Deriving the equation for centripetal acceleration

I'm going to be completely honest about my last post in which I looked at how fast you would have to spin a spaceship to make artificial gravity.  I didn't remember how to calculate centripetal force, and I didn't have my phone or computer or physics books to look up the equation.  I was able to do it on one bar napkin though.

Assuming an object orbits a central point and has its position defined by the functions:

x(t) = r * cos(ωt)

y(t) = r * sin(ωt)

Take the first derivative to get velocity and you have:

vx(t) = x'(t) = -ω * r * sin(ωt)

vy(t) = y'(t) = ω * r * cos(ωt)

Take another derivative for acceleration:

ax(t) = vx'(t) = x''(t) = -ω² * r * cos(ωt)

ay(t) = vy'(t) = y''(t) = -ω² * r * sin(ωt)

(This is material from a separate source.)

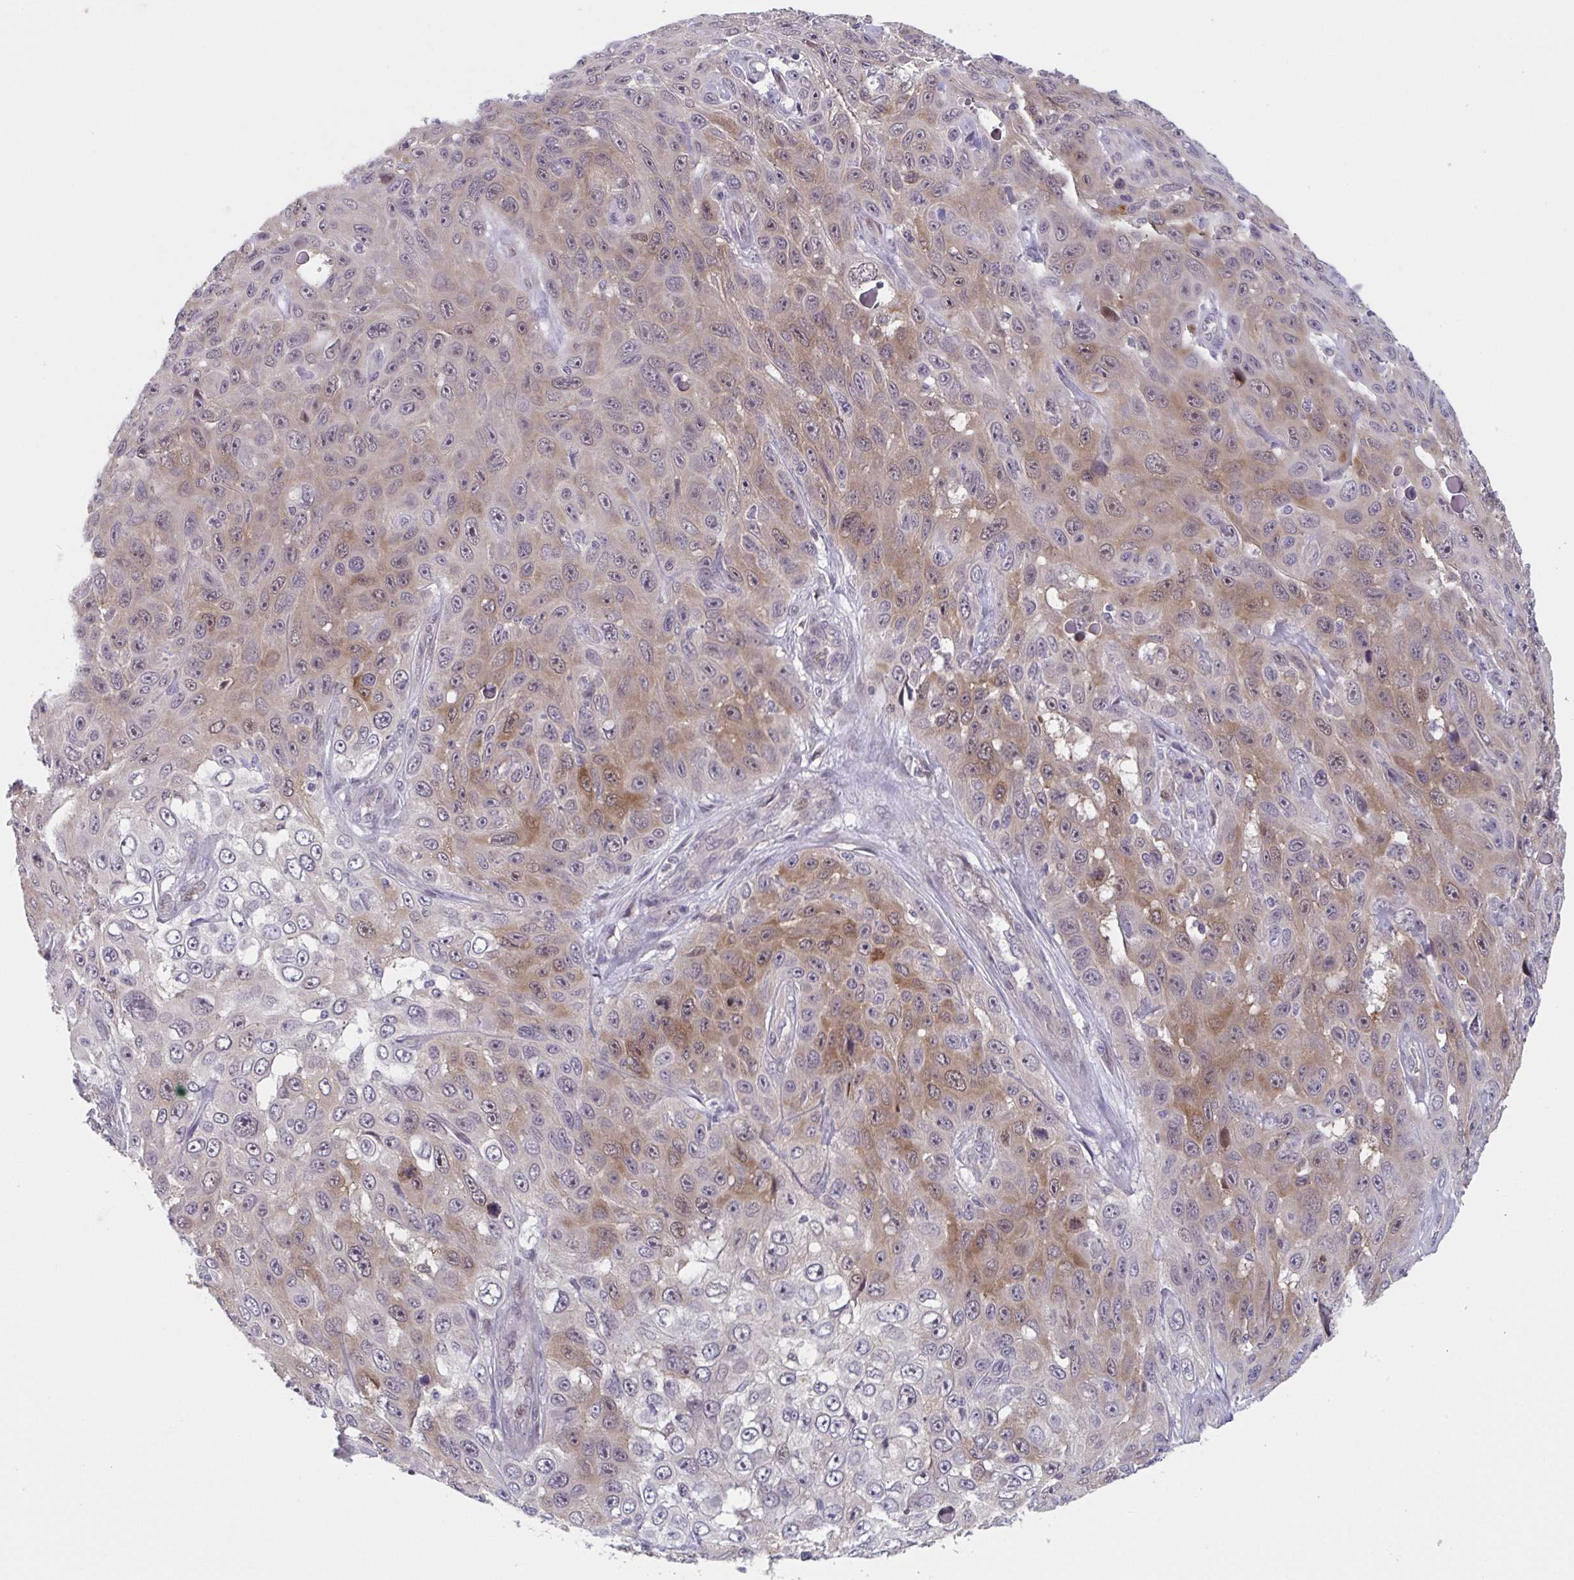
{"staining": {"intensity": "moderate", "quantity": "25%-75%", "location": "cytoplasmic/membranous,nuclear"}, "tissue": "skin cancer", "cell_type": "Tumor cells", "image_type": "cancer", "snomed": [{"axis": "morphology", "description": "Squamous cell carcinoma, NOS"}, {"axis": "topography", "description": "Skin"}], "caption": "Immunohistochemistry (IHC) (DAB) staining of skin cancer demonstrates moderate cytoplasmic/membranous and nuclear protein staining in approximately 25%-75% of tumor cells.", "gene": "RIOK1", "patient": {"sex": "male", "age": 82}}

So now we can just use the Pythagorean Theorem (x² + y² = r²) to find the magnitude of centripetal acceleration.  Rearranging:

a = √(ax² + ay²) 

It looks like it's going to get hairy with all the squaring and square rooting, but a quick substitution will simplify it. Substitute and multiply out:

a = √( (-ω² * r² * cos(ωt) )² + (-ω² * r² * sin(ωt) )² ) 

a = √(   ω⁴ * r² * cos²(ωt)   +   ω⁴ * r² * sin²(ωt)   )

Divide out ω⁴ * r²:

a = √(  ω⁴ * r² * ( cos²(ωt) + sin²(ωt)  )

a = ω² * r * √( cos²(ωt) + sin²(ωt) )

Remember the property of sin²ϑ + cos²ϑ = 1?  If we just apply that, we are left with the equation of a = ω² * r.  Derivation complete!!